QUOTED TEXT >>
+ + +
Thursday, March 15, 2007


The $VIX has fallen so swiftly, and the charts are shaping up so nice, I actually will say going short the market right now (it's 1:15 p.m. EST) might make a lot of sense. I'd say a tight stop on the S&P 500 at $1,396 would keep you safe.


sab63090 said...

glad you're flexible....since you might miss a big bust!

Jeff said...

USNA another fun ride today!

Jeff said...


Futures and yesterday's Snap Back
One more piece of the puzzle that confirms our note from this morning on the role of expiration in yesterday's snap-back is the record setting daily volume in the CBOT mini-sized Dow Futures which hit 329,848 contracts yesterday. Combined with the very large volume in the ETFs, we have strong evidence that derivatives and not cash had a large role in the comeback. Further, we may have seen all the squaring we are likely to see into expiration itself and it is possible a layer of demand has been removed if that is the case.
+ + +
According to the note quoted in the trading blog post, why did derivatives rather than cash play a large role in the snap-back? Explain in one to three sentences.
+ + +
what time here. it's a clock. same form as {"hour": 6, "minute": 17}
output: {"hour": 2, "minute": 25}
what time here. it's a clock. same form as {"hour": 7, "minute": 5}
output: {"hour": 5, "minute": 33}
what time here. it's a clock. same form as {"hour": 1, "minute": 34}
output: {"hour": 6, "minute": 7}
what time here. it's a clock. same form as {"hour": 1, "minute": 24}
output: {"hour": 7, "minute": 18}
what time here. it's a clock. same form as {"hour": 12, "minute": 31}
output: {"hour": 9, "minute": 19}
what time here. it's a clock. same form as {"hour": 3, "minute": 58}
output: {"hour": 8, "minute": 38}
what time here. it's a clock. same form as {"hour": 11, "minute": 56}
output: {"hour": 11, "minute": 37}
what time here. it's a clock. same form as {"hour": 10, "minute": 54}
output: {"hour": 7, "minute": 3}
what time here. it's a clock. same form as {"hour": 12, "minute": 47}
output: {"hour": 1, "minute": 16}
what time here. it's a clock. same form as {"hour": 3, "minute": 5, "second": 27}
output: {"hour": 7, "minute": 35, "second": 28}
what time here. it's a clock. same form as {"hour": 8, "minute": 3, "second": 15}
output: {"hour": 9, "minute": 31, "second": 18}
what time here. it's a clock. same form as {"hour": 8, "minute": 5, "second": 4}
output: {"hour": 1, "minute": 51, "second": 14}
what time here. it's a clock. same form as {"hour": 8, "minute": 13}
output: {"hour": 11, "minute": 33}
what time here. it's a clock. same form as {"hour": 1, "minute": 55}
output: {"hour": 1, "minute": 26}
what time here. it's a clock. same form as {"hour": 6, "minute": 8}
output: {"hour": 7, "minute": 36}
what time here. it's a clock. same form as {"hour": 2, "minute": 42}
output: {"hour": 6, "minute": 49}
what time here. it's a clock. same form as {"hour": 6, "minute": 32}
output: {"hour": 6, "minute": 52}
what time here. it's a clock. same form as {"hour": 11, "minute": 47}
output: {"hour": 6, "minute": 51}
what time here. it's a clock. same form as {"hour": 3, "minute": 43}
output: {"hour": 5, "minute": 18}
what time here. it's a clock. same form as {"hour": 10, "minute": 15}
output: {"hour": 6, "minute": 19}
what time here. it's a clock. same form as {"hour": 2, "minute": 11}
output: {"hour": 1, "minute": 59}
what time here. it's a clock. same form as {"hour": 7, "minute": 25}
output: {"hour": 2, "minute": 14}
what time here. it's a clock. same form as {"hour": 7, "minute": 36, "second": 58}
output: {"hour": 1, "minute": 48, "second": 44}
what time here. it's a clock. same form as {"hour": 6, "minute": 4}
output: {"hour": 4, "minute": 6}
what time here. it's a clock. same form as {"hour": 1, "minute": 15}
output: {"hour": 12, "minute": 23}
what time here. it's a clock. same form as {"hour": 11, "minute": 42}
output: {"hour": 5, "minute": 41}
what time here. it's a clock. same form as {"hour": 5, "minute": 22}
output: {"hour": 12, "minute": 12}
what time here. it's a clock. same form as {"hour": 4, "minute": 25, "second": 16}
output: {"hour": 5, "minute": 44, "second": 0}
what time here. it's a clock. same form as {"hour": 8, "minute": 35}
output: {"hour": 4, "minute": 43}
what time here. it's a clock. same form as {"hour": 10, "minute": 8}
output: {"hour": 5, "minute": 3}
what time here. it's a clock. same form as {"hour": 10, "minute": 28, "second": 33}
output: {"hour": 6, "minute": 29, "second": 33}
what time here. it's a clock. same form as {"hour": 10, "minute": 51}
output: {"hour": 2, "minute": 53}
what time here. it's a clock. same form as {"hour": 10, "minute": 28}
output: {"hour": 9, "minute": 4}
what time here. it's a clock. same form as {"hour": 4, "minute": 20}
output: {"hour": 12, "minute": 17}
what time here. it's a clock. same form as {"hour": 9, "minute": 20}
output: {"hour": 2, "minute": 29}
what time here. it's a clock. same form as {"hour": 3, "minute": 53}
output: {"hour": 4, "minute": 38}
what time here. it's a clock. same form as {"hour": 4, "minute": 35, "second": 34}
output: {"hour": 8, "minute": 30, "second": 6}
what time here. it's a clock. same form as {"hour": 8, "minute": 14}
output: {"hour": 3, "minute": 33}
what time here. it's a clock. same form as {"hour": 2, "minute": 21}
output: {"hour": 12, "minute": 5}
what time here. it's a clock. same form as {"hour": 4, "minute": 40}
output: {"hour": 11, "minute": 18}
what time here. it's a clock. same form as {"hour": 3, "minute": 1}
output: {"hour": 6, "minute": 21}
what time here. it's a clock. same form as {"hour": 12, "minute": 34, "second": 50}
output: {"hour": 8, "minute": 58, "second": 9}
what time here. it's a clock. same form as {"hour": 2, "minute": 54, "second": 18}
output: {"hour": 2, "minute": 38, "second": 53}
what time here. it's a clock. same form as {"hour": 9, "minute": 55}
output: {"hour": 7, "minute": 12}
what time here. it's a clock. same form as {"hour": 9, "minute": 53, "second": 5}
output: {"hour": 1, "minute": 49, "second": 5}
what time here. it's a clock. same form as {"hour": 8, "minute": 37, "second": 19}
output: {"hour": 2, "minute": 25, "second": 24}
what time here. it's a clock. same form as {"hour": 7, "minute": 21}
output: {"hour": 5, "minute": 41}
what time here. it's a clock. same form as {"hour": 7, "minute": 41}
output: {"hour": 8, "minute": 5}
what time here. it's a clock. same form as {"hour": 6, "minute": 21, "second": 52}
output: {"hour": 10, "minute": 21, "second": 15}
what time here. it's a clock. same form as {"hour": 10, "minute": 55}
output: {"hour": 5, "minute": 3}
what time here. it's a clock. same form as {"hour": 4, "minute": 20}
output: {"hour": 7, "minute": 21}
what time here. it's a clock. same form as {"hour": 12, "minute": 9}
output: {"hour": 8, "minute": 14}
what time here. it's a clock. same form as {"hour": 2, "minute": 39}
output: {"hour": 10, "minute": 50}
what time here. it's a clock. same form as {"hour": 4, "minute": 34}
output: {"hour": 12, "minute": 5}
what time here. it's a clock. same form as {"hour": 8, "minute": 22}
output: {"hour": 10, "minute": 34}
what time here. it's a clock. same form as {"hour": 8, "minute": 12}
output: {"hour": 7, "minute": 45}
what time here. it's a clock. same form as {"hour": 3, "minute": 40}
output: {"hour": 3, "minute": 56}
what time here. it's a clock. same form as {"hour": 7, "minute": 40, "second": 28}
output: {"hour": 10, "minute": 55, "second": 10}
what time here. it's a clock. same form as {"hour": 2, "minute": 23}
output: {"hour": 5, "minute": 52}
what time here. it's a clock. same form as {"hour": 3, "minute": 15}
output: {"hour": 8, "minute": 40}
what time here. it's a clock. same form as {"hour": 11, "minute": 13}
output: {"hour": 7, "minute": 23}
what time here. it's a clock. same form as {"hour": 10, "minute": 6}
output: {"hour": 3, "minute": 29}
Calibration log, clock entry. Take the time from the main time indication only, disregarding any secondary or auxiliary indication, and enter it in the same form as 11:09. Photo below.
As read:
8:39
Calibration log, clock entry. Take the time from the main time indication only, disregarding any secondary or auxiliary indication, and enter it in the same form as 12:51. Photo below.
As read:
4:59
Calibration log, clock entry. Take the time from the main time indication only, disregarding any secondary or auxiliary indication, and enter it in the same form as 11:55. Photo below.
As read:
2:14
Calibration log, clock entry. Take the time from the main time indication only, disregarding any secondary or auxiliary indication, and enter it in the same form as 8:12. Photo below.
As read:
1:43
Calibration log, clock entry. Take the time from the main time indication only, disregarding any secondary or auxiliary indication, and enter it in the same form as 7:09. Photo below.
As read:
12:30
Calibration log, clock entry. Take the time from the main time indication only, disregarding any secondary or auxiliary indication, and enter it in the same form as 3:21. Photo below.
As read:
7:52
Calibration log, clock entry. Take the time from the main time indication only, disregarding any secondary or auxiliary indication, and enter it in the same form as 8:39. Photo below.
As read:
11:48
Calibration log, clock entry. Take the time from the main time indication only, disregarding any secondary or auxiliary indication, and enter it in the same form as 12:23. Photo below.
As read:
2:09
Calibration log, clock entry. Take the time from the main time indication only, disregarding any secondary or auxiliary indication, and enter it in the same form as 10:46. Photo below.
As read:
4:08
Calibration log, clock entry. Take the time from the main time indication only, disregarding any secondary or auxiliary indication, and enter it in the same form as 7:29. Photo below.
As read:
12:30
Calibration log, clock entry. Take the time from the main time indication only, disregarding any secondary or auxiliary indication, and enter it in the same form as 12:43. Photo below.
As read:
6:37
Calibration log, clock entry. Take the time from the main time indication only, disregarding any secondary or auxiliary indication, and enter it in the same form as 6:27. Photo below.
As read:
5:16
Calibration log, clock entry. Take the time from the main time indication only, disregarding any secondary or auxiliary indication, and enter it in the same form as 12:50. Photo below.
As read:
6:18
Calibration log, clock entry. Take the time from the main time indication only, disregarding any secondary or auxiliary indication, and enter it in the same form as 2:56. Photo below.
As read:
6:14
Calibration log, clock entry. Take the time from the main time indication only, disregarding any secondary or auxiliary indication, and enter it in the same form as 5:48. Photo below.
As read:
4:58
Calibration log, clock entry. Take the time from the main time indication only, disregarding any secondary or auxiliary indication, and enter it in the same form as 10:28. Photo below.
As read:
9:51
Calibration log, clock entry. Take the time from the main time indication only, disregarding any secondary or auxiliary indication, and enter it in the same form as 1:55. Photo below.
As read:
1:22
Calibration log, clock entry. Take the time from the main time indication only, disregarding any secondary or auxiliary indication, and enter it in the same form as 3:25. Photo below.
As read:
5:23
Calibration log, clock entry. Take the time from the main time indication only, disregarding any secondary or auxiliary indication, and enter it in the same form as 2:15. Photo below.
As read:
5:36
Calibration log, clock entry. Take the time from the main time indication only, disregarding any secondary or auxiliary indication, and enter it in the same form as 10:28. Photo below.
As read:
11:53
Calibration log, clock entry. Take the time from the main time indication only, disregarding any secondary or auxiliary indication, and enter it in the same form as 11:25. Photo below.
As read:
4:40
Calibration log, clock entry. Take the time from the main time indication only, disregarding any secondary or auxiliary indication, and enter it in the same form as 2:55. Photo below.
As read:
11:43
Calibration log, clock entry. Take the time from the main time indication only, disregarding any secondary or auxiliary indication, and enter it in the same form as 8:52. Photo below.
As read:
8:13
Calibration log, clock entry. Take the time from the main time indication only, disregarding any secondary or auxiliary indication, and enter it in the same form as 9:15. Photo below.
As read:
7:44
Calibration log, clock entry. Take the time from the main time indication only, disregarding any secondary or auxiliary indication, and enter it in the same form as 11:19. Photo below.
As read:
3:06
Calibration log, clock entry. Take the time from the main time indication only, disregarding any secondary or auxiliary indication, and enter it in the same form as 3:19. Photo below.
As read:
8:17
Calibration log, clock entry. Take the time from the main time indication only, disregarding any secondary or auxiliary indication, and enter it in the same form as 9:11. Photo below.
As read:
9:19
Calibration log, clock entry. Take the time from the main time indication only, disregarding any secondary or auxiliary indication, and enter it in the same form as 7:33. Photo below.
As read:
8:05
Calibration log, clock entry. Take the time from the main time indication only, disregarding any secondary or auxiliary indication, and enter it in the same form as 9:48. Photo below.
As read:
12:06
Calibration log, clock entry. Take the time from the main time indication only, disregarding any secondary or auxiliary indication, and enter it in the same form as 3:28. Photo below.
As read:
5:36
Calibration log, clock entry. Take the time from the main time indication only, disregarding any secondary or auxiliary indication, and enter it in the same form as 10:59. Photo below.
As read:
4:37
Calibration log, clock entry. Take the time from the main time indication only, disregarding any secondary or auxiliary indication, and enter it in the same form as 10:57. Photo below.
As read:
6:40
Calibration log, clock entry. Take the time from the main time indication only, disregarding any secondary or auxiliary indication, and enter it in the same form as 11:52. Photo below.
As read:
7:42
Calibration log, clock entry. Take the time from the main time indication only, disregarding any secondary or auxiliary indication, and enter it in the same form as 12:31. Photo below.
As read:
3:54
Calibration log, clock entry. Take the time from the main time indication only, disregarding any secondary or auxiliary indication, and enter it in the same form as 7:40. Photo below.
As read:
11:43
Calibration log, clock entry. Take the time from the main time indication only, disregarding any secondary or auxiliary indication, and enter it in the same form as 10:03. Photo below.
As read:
+ + +
OUTPUT OF THE TASK >>
The note cites record daily volume in the CBOT mini-sized Dow futures, which hit 329,848 contracts, together with very large volume in the ETFs. Together, these are taken as strong evidence that derivatives, not cash, drove much of the comeback.